TASK DETAILS >>
In the records below, please retype word for word every line from the one containing "ni po 等调试命令" through the final one, both included, and nothing else.
==== DATASET EXTRACT ====
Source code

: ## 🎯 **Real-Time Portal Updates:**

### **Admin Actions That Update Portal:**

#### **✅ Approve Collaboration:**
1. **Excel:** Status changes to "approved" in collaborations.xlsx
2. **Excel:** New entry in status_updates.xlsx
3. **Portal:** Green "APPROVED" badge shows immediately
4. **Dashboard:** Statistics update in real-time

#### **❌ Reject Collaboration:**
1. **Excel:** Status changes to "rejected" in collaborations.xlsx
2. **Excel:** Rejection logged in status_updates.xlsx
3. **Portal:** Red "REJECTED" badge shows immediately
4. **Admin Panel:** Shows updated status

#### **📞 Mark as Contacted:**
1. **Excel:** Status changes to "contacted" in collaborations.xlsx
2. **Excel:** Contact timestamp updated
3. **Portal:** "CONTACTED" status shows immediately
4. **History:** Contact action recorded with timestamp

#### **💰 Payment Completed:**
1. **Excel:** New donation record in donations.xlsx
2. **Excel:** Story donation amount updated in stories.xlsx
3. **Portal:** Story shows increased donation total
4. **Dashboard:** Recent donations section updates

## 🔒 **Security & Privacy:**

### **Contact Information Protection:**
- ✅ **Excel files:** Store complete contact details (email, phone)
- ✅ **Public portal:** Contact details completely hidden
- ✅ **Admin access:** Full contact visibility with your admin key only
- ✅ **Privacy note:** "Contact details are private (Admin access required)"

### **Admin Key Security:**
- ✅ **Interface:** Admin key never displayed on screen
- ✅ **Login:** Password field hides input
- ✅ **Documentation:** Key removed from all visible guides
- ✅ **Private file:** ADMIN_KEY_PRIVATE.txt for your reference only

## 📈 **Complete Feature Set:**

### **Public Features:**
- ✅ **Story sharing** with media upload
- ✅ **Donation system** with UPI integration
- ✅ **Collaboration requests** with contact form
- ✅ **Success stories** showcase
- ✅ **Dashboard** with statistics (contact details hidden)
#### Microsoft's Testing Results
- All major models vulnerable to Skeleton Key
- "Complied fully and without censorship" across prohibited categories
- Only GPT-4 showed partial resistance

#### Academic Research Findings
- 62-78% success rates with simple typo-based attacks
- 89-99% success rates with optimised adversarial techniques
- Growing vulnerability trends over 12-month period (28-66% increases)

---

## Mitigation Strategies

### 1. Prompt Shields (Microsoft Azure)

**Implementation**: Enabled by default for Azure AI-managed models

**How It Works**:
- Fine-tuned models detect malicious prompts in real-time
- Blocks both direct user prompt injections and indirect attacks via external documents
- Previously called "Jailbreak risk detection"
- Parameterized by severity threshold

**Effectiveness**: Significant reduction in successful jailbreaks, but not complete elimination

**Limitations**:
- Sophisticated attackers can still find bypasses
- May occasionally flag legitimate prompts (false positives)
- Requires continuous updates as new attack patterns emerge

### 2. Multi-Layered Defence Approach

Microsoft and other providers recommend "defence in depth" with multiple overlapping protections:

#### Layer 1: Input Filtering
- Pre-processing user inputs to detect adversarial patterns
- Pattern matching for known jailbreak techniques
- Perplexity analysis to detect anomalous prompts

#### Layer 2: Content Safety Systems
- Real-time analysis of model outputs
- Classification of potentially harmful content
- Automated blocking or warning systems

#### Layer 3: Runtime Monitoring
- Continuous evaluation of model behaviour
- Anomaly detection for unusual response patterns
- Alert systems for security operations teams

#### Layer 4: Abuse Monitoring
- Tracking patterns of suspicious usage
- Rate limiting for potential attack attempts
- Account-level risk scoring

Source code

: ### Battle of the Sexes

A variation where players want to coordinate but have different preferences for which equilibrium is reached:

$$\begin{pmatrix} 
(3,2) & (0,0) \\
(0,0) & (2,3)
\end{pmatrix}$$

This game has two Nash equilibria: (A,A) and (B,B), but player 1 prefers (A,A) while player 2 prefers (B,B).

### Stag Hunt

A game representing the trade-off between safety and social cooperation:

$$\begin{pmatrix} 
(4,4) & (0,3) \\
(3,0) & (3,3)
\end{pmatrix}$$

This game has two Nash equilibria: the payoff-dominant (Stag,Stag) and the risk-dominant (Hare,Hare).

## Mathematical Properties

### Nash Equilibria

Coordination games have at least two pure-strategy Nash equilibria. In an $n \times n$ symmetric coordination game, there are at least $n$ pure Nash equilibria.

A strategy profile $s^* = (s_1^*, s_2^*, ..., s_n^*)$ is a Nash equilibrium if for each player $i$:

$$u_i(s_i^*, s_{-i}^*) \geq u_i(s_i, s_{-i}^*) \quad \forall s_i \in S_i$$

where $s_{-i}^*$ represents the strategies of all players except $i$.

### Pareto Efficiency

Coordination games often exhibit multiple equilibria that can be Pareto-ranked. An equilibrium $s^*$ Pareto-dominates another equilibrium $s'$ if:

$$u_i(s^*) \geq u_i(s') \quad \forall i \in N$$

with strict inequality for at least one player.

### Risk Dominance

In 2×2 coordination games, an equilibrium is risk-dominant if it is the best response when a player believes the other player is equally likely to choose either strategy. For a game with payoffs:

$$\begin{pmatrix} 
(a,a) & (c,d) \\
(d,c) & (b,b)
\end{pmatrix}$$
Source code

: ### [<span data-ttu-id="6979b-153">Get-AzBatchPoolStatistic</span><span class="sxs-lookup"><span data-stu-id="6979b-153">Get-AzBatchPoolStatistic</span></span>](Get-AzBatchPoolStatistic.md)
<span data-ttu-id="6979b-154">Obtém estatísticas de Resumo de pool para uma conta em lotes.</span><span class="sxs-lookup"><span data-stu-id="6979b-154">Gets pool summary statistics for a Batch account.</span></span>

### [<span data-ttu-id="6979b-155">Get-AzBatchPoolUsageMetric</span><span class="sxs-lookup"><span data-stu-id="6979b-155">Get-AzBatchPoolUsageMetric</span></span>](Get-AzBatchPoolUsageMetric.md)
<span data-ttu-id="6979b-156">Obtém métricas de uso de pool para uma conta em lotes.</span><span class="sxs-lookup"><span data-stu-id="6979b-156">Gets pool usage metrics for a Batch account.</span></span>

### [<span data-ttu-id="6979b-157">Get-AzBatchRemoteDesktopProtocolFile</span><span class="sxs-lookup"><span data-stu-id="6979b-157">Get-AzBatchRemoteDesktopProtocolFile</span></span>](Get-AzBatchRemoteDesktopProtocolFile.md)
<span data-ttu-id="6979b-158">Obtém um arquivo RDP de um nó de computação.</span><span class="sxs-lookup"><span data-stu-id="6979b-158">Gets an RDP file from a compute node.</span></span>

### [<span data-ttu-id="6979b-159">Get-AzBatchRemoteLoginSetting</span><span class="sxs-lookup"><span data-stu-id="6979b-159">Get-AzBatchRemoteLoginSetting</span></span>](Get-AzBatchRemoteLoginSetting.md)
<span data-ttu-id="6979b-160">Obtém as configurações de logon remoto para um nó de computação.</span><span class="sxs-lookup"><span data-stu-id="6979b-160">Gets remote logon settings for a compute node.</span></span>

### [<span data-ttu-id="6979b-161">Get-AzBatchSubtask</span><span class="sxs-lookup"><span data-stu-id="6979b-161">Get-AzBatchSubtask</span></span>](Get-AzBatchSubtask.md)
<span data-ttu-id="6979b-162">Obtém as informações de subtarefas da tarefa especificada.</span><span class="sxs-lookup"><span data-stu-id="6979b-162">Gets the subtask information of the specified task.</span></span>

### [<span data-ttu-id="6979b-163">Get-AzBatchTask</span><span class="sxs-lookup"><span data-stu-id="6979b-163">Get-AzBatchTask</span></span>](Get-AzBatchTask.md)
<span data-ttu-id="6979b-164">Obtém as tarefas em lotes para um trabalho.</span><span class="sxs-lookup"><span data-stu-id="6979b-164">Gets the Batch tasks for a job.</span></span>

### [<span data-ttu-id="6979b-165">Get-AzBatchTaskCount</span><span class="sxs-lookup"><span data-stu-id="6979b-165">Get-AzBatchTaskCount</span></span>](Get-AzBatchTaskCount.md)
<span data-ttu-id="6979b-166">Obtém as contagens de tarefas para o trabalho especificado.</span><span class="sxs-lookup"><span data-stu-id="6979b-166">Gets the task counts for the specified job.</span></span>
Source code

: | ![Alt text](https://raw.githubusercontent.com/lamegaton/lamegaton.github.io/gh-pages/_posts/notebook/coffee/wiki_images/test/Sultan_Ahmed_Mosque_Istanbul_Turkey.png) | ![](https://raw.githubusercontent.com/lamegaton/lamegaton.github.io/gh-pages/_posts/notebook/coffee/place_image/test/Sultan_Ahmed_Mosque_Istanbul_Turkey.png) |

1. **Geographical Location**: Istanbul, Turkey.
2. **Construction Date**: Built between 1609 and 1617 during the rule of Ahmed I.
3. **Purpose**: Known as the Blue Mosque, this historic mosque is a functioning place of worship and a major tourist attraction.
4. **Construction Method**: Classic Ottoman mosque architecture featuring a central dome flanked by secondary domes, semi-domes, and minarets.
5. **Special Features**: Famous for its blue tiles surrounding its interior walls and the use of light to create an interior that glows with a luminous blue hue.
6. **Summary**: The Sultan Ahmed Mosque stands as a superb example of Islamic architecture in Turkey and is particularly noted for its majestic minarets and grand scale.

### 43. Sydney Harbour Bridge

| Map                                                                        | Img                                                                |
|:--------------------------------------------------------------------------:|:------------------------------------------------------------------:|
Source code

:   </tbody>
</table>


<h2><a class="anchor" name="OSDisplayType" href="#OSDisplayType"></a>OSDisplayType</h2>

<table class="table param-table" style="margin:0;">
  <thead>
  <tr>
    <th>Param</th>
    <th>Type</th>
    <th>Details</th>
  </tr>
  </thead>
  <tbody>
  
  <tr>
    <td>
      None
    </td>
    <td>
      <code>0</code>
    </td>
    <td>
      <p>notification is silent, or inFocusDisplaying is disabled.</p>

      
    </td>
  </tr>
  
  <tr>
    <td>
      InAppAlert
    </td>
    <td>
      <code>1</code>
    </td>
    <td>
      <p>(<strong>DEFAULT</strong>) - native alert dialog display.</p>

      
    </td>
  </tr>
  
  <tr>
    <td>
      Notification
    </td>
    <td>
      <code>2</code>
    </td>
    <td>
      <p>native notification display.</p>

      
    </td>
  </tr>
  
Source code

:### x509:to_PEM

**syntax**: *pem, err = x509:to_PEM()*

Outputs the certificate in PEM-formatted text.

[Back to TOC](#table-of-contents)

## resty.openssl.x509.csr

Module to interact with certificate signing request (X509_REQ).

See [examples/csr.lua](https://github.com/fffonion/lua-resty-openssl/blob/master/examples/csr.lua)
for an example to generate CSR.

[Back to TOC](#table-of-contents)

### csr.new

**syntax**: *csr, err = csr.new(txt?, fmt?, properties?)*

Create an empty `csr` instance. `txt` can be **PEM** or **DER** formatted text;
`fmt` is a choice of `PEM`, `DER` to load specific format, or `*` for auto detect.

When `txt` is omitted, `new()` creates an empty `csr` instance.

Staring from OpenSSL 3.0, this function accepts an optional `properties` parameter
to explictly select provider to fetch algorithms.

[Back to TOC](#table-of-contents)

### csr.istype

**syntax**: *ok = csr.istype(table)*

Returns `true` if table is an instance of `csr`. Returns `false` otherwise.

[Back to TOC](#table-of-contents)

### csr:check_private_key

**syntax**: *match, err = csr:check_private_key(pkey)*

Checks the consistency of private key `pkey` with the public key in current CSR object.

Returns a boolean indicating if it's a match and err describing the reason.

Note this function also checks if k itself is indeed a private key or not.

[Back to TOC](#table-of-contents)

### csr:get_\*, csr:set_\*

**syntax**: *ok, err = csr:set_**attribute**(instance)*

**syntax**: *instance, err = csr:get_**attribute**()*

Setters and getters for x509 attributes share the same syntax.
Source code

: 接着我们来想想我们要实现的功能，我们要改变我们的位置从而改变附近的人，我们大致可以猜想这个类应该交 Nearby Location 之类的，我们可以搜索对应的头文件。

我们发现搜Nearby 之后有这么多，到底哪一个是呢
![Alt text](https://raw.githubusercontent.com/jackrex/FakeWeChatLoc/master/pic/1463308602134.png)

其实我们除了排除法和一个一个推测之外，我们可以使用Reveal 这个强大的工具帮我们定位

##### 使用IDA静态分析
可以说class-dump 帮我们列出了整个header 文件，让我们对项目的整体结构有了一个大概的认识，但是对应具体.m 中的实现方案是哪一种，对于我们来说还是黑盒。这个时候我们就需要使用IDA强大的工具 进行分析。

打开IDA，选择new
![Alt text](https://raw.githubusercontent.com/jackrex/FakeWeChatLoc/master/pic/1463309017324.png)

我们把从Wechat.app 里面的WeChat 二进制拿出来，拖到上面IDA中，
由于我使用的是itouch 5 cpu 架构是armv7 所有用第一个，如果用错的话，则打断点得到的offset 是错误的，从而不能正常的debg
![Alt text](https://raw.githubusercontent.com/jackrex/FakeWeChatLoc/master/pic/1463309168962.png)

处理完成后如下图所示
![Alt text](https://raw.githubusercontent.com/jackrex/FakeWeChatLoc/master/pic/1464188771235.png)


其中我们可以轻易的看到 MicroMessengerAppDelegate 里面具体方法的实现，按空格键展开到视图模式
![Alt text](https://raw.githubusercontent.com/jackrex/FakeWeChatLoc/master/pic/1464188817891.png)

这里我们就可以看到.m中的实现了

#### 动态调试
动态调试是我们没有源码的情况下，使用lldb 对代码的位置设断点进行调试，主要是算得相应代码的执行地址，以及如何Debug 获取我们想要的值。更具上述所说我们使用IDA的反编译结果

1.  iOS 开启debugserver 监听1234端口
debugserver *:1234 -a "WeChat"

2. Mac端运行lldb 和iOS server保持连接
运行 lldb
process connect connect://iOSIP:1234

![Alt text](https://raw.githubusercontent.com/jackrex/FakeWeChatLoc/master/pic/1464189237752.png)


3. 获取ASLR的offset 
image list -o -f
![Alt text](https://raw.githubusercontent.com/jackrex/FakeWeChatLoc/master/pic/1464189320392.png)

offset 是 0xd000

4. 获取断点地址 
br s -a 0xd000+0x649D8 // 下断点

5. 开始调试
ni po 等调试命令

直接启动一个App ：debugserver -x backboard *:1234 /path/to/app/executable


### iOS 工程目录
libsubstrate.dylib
====
SOLVED EXERCISE >>
ni po 等调试命令

直接启动一个App ：debugserver -x backboard *:1234 /path/to/app/executable


### iOS 工程目录
libsubstrate.dylib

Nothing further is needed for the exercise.